The output is a dictionary. Identifiers that were not found are stored in the keys ‘failedIds’. Succesful queries are stored in the ‘results’ key that is a list of dictionaries with two keys set to ‘from’ and ‘to’. The ‘from’ key should be in your input list. The ‘to’ key is the result. Here we have the KEGG identifier recognised by its prefix ‘hsa:’, which is for human. Sometimes the output (‘to’) it is more complicated. Consider the following example:
u.mapping("UniParc", "UniProtKB", 'UPI0000000001,UPI0000000002')

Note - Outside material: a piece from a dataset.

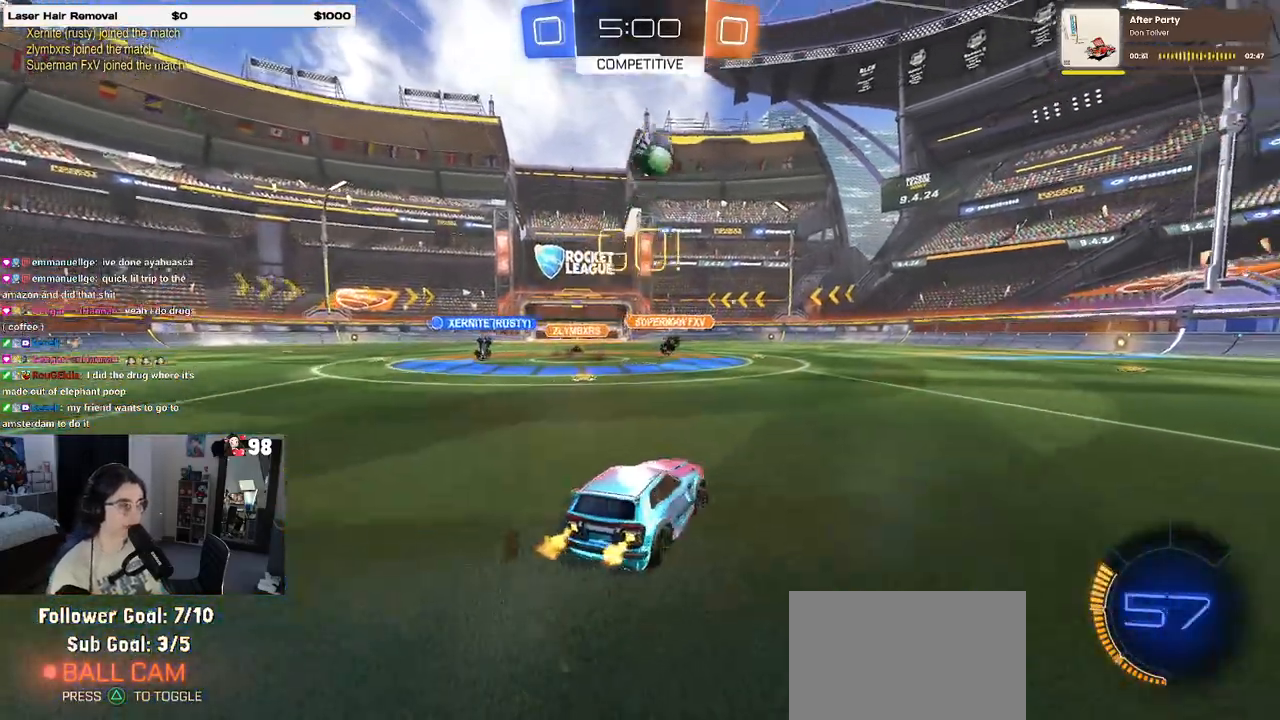
{"buttons": ["R2"], "left_stick": "right", "right_stick": "center", "events": [[67, "SQUARE", "up"]]}
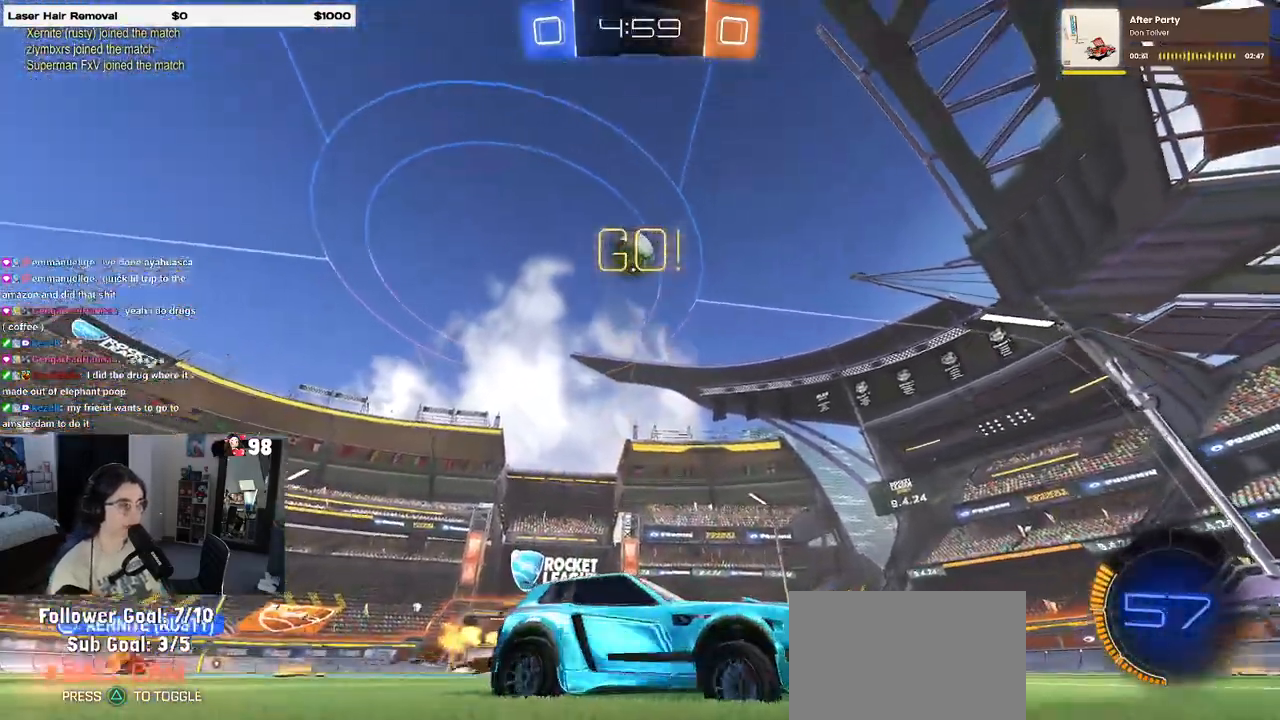
{"buttons": ["R1", "R2"], "left_stick": "center", "right_stick": "center", "events": [[183, "R1", "down"], [217, "R1", "up"], [217, "TRIANGLE", "down"], [217, "left_stick", "left"], [233, "R1", "down"], [350, "TRIANGLE", "up"], [417, "left_stick", "center"]]}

You will see that the UniParc results is more complex than just an identifier.
See
valid_mapping
attribute for list of valid mapping identifiers.Note that according to Uniprot (June 2022), there are various limits on ID Mapping Job Submission:
Limit
Details
100,000
Total number of ids allowed in comma separated param ids in /idmapping/run api
500,000
Total number of “mapped to” ids allowed
100,000
Total number of “mapped to” ids allowed to be enriched by UniProt data
10,000
Total number of “mapped to” ids allowed with filtering
Changed in version 1.1.1: to return a dictionary instaed of a list
Changed in version 1.1.2: the values for each key is now made of a list instead of strings so as to store more than one values.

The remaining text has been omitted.